:: WHAT YOU HAVE TO DO ::
Retype everything from the start of the rows down through the line that contains "text_box Agente Ameaça [0, 180, 102, 229]", including that line.

---------------

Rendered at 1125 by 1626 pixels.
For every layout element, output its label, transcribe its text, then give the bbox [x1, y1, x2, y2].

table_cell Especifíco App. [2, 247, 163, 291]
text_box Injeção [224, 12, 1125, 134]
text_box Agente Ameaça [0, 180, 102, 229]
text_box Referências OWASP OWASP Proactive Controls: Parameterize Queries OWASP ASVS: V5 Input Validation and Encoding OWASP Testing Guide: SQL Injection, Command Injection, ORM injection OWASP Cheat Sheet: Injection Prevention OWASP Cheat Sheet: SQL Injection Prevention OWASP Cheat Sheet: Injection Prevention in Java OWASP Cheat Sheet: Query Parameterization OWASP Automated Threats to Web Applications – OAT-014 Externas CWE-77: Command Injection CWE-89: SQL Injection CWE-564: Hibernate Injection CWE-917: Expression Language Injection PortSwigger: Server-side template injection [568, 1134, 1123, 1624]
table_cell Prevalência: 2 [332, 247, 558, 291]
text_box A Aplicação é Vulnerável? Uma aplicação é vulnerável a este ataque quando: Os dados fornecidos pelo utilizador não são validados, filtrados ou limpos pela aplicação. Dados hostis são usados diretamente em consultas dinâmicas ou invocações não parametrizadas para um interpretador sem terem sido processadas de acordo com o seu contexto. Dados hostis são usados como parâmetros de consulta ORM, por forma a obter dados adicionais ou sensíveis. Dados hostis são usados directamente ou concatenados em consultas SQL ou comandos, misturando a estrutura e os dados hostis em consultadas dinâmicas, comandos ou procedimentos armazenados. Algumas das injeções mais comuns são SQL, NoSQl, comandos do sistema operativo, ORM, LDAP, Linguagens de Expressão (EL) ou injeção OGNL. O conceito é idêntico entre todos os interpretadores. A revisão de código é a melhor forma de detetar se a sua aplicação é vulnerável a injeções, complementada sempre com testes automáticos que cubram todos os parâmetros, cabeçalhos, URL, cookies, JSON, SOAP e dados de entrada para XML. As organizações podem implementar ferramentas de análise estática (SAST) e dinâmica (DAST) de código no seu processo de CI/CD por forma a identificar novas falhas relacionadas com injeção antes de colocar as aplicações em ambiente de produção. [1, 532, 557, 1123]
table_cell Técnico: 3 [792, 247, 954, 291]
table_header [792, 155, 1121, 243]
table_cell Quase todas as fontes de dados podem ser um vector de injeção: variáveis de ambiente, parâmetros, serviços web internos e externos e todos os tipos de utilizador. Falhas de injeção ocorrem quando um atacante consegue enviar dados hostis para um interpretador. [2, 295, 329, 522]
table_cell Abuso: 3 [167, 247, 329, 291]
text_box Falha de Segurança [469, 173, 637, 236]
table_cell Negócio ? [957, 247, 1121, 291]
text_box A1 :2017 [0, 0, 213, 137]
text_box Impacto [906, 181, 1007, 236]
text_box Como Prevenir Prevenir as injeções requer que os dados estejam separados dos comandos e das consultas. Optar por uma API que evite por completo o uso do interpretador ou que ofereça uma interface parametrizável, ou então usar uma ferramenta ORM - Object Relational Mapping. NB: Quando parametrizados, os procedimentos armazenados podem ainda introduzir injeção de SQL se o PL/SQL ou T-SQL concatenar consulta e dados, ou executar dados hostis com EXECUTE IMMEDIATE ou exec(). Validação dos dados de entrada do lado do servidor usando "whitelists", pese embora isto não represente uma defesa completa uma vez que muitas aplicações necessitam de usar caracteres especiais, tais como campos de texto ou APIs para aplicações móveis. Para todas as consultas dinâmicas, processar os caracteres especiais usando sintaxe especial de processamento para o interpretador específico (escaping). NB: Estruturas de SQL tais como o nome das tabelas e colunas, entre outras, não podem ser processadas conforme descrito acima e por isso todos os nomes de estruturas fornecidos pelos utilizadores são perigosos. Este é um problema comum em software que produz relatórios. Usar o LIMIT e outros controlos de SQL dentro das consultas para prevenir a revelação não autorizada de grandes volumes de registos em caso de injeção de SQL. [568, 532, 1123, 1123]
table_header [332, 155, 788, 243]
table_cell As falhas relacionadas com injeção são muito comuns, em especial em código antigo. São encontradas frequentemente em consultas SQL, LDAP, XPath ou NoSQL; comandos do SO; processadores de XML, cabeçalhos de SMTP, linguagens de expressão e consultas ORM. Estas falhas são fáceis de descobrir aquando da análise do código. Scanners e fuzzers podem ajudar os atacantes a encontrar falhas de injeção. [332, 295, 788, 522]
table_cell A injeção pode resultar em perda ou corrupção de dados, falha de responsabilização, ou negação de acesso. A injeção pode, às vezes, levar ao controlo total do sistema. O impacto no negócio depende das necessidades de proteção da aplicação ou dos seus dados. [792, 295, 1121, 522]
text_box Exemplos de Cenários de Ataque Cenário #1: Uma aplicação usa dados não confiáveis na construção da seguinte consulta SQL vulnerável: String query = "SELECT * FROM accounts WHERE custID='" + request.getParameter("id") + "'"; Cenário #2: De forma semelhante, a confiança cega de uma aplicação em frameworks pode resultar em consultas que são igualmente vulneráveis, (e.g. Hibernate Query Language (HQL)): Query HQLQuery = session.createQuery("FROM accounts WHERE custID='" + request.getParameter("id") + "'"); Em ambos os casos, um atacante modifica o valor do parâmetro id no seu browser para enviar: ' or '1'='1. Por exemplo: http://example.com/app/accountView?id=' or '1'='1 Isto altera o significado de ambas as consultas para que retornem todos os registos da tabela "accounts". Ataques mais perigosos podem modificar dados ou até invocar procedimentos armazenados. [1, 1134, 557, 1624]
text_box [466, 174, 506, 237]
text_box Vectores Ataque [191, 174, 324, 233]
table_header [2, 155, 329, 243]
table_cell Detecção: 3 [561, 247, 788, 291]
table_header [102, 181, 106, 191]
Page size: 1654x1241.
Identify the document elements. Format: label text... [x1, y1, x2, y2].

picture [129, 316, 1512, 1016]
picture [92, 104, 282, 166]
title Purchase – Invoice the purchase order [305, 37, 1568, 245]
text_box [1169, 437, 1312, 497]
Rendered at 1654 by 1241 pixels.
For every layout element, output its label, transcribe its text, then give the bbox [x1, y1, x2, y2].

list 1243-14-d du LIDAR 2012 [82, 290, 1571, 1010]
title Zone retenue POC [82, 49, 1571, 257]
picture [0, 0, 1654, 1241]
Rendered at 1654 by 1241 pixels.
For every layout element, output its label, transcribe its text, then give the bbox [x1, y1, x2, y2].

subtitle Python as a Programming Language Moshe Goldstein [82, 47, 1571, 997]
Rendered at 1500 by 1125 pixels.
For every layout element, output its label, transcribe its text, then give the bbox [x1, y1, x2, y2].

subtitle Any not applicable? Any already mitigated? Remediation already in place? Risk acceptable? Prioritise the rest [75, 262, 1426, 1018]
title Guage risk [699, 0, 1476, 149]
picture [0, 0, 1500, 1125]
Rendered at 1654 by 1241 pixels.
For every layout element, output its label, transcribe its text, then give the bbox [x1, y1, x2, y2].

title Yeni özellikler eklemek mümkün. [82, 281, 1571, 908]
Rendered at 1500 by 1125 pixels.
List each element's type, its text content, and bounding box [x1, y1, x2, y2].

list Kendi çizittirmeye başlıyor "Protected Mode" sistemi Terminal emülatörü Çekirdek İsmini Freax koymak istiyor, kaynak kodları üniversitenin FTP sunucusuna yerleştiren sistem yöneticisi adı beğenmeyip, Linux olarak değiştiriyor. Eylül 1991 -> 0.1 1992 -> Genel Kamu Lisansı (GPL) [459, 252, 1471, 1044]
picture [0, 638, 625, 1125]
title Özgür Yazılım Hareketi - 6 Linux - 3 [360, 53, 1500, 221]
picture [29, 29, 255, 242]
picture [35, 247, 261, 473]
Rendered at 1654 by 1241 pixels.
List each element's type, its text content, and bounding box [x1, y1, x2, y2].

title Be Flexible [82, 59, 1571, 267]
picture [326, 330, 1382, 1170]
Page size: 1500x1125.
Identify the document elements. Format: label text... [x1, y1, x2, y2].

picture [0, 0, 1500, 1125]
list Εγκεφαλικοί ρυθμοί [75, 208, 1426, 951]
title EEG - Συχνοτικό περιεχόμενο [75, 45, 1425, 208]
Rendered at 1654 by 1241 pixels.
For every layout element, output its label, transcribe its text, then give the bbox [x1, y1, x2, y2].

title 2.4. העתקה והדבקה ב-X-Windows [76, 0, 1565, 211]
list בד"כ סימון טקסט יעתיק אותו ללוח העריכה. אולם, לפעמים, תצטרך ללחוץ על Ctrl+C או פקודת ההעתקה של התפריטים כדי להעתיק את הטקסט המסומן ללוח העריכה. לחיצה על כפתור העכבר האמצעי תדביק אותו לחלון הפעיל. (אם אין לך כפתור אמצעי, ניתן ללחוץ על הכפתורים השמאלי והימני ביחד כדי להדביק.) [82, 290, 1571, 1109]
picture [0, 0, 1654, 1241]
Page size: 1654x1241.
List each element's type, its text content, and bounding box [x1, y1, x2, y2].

---------------

:: EXERCISE OUTPUT ::
Rendered at 1125 by 1626 pixels.
For every layout element, output its label, transcribe its text, then give the bbox [x1, y1, x2, y2].

table_cell Especifíco App. [2, 247, 163, 291]
text_box Injeção [224, 12, 1125, 134]
text_box Agente Ameaça [0, 180, 102, 229]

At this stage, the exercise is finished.